【doc】JOBLIB：按需求计算：Memory类

用例

类Memory定义了一个惰性求值(lazy evaluation)上下文。其将结果缓存到硬盘上，从而避免重复计算。并且它被设计工作在non-hashable和潜在的像numpy数组这样的大型输入输出上。

一个简单的例子：

首先，我们创建一个用于缓存的临时目录：

>>> from tempfile import mkdtemp
>>> cachedir = mkdtemp()

实例化一个内存上下文：

>>> from joblib import Memory
>>> memory = Memory(cachedir=cachedir, verbose=0)

然后，使用装饰器将指定函数缓存到这个上下文：

>>> @memory.cache
... def f(x):
...     print('Running f(%s)' % x)
...     return x

再然后，我们使用同样的参数再次调用这个函数，它将不会被执行，其输出会从pickle文件加载：

>>> print(f(1))
Running f(1)
1
>>> print(f(1))
1

然而，如果我们使用不同的参数调用它，输出将会被重新计算：

>>> print(f(2))
Running f(2)
2

与`memoize`的比较

memoize装饰器(http://code.activestate.com/recipes/52201/) 能缓存函数调用的输入和输出到内存，并以非常小的开销为代价来避免运行两次同样的函数。然而，它在大对象上会产生很大的开销.。而且，它还不支持numpy数组。最后，memoize不会将输出持久化到磁盘，对于大型对象，这将消耗大量内存。而Memory会用一个优化的很好的持久化方法(joblib.dump())将输出保存到磁盘上。

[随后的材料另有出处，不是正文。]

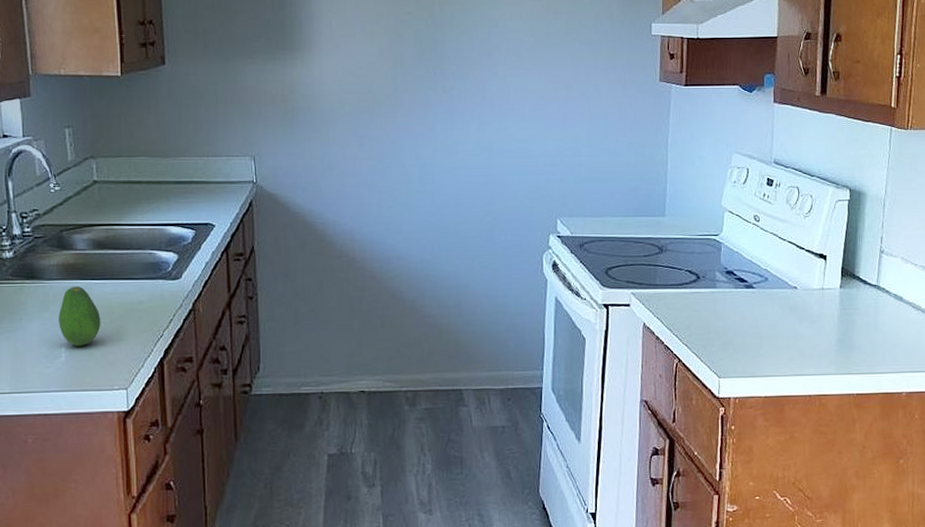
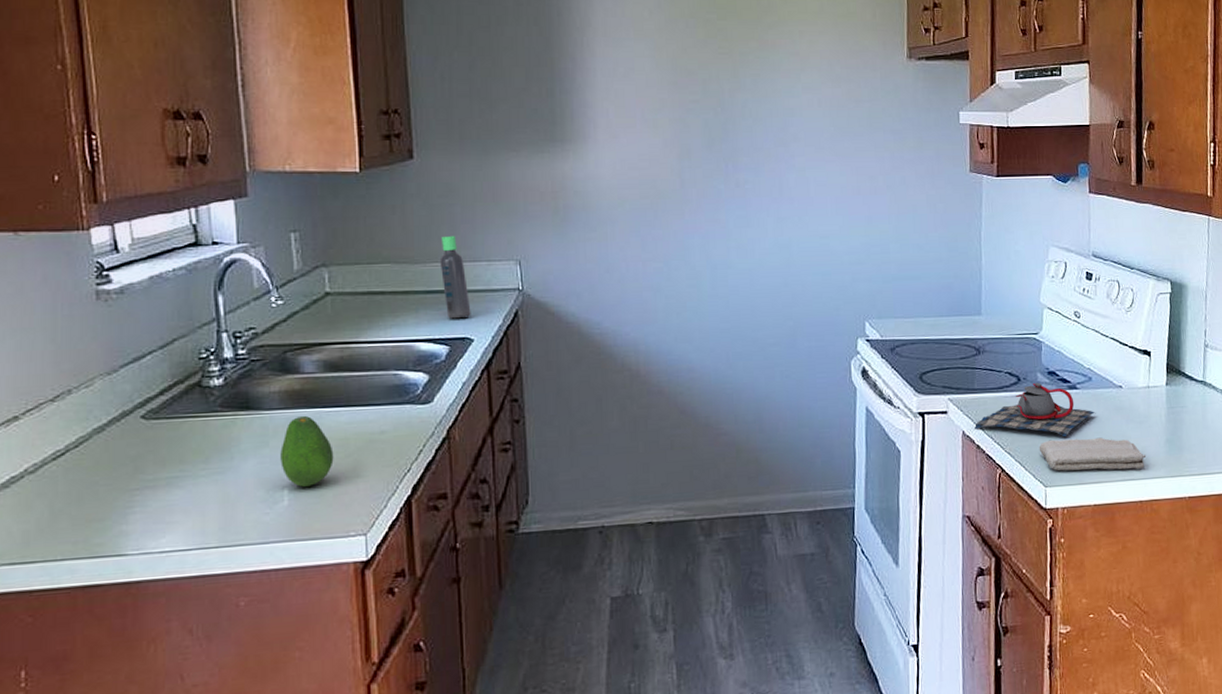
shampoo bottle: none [187,133,213,207] -> present [439,235,471,319]
teapot: none [655,280,771,333] -> present [975,382,1096,437]
washcloth: none [714,334,817,365] -> present [1039,437,1147,471]

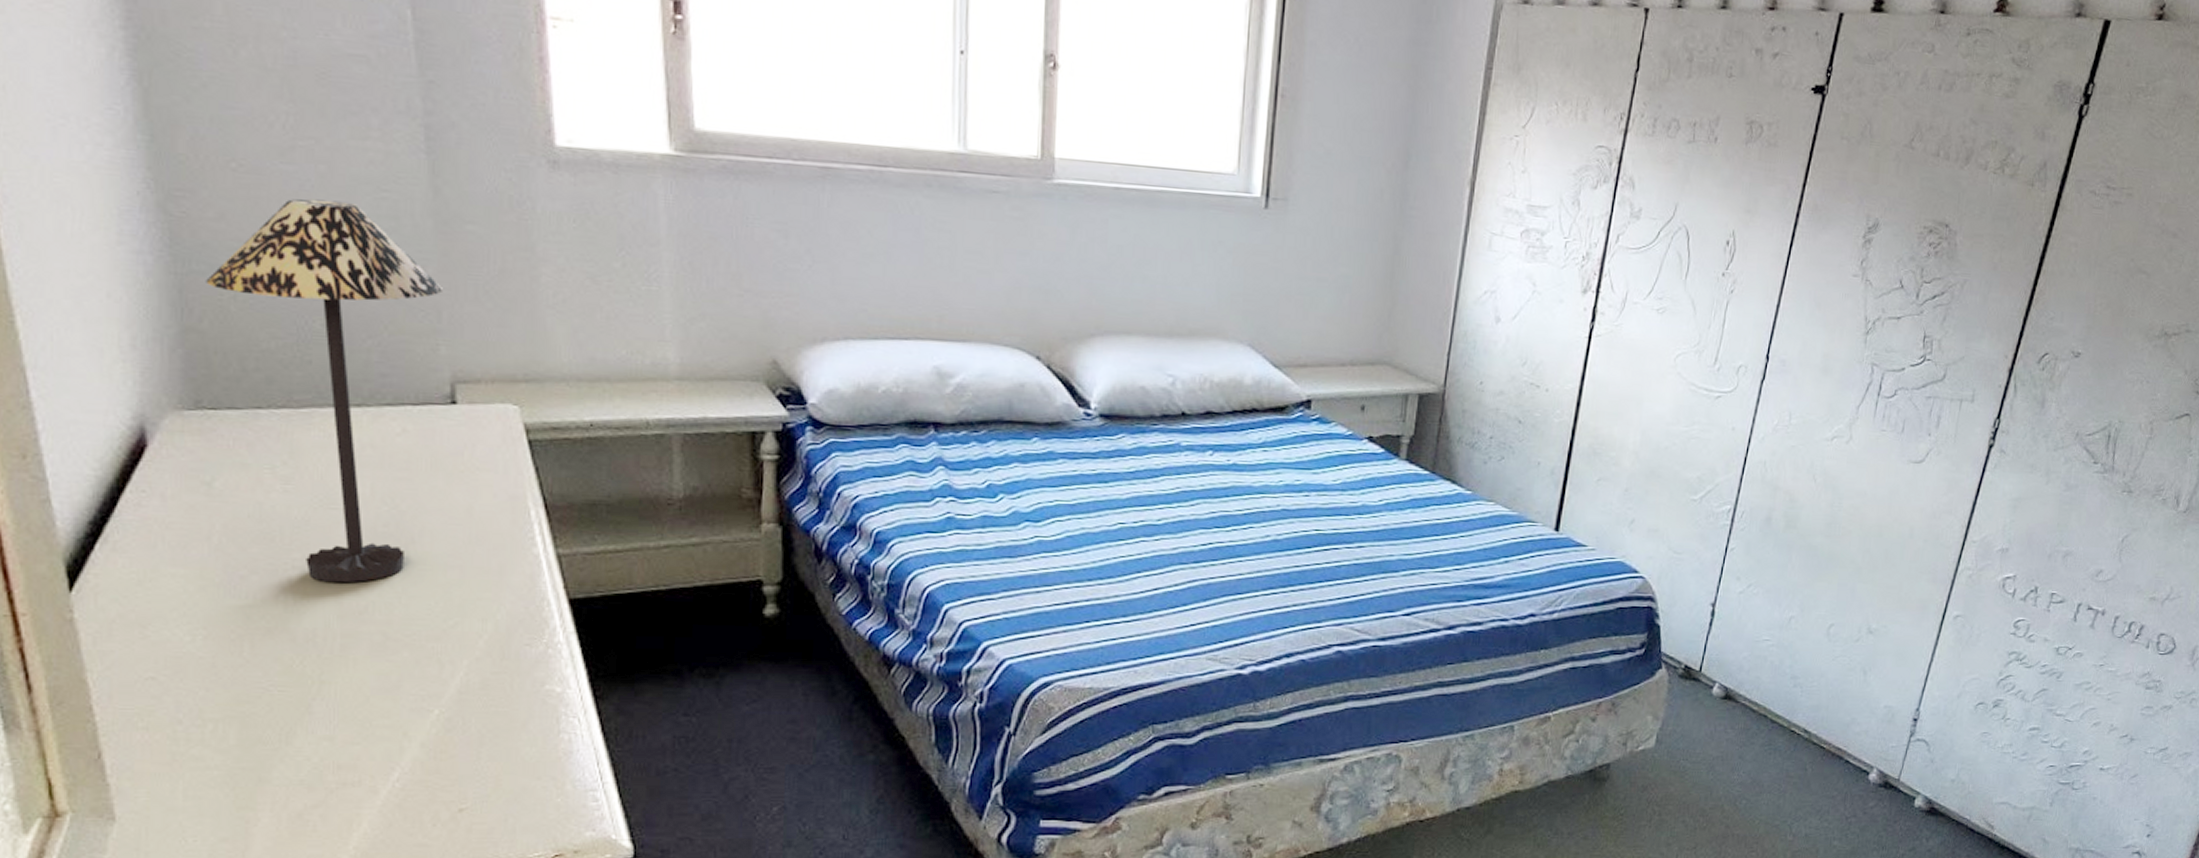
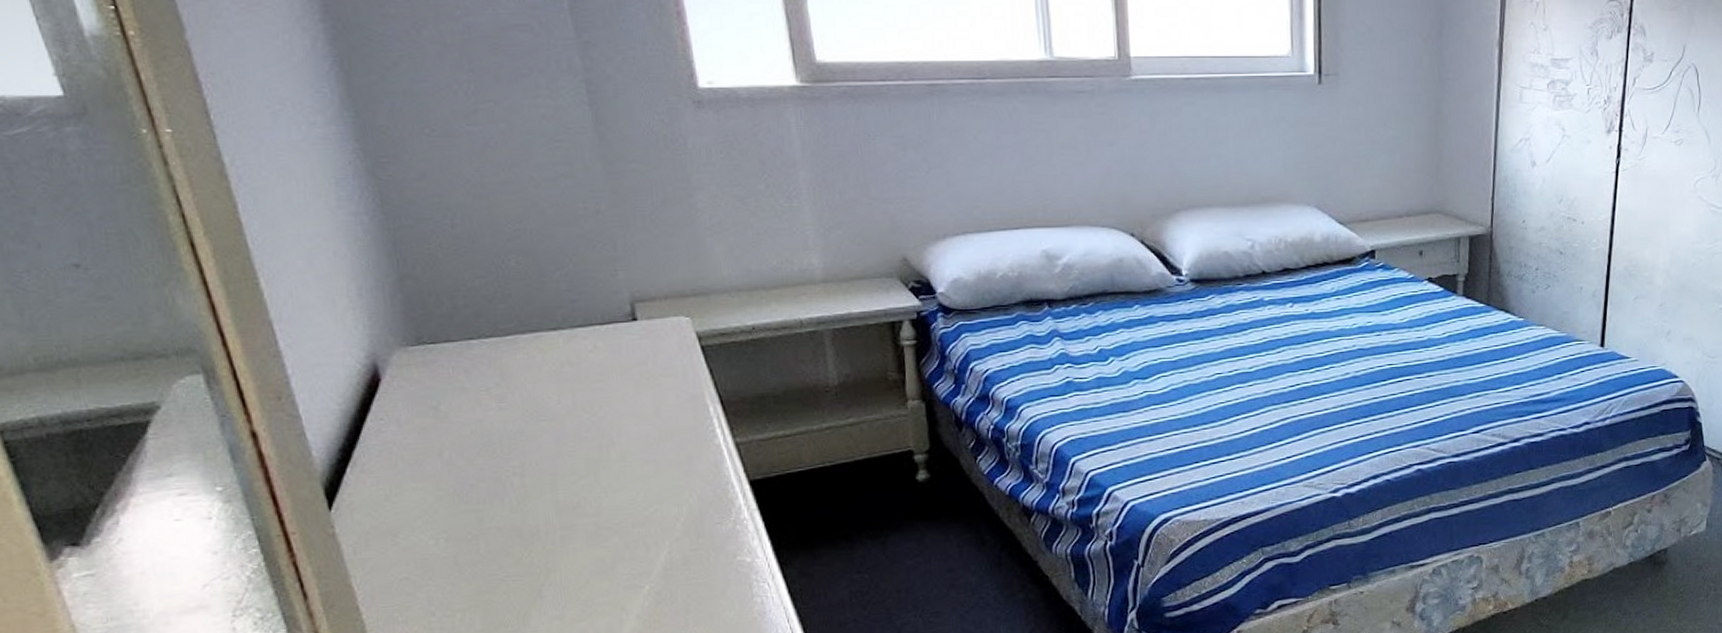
table lamp: present [206,198,442,583] -> none [414,153,615,484]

总之，memoize适合小型输入、输出；而Memory适合复杂的输入、输出，并积极将输出持久化到磁盘；

缓存numpy数组

最初的动机是希望Memory能够用类似memoize的模式来缓存numpy数组。Memory通过对比输入参数的哈希值来检查它们是否已经被计算过。

一个例子

我们定义两个函数，第一个的输入为数字，输出为数组，其用于第二个函数的参数。我们使用Memory.cache来装饰这两个函数：

>>> import numpy as np

>>> @memory.cache
... def g(x):
...     print('A long-running calculation, with parameter %s' % x)
...     return np.hamming(x)

>>> @memory.cache
... def h(x):
...     print('A second long-running calculation, using g(x)')
...     return np.vander(x)

如果我们用同样的参数调用函数h，其不会被重新运行：

>>> a = g(3)
A long-running calculation, with parameter 3
>>> a
array([ 0.08,  1.  ,  0.08])
>>> g(3)
array([ 0.08,  1.  ,  0.08])
>>> b = h(a)
A second long-running calculation, using g(x)
>>> b2 = h(a)
>>> b2
array([[ 0.0064,  0.08  ,  1.    ],
       [ 1.    ,  1.    ,  1.    ],
       [ 0.0064,  0.08  ,  1.    ]])
>>> np.allclose(b, b2)
True

使用`memmapping`

为了加速缓存大型numpy数组，你可以使用 memmapping (memory mapping) 来加载它们：

>>> cachedir2 = mkdtemp()
>>> memory2 = Memory(cachedir=cachedir2, mmap_mode='r')
>>> square = memory2.cache(np.square)
>>> a = np.vander(np.arange(3)).astype(np.float)
>>> square(a)
________________________________________________________________________________
[Memory] Calling square...
square(array([[ 0.,  0.,  1.],
       [ 1.,  1.,  1.],
       [ 4.,  2.,  1.]]))
___________________________________________________________square - 0.0s, 0.0min
memmap([[  0.,   0.,   1.],
       [  1.,   1.,   1.],
       [ 16.,   4.,   1.]])

Note
注意到上例中使用了调试模式。它能够追踪哪些调用被执行，以及消耗了多少时间。

如果使用同样的参数再次调用函数square，它的返回值将通过memmapping从硬盘加载：

>>> res = square(a)
>>> print(repr(res))
memmap([[  0.,   0.,   1.],
       [  1.,   1.,   1.],
       [ 16.,   4.,   1.]])

Note
如果内存映射模型为'r'，就像上面例子中那样，数组将会是只读的。

另一方面，使用'r+'或'w+'将能够修改数组，但是这些修改将传播到磁盘，这将会搞乱缓存。如果你想在内存中修改数组，我们建议你使用‘c’模式：写时复制。

Shelving: 引用缓存结果

有时我们并不需要结果本身，而只需要引用缓存结果。一个典型的例子是当需要发送大量大型numpy数组给工作者时：与其通过网络发送数据本身，不如发送joblib缓存结果的引用，然后让工作者从网络文件系统读数据，从而利用可能的一些系统级缓存。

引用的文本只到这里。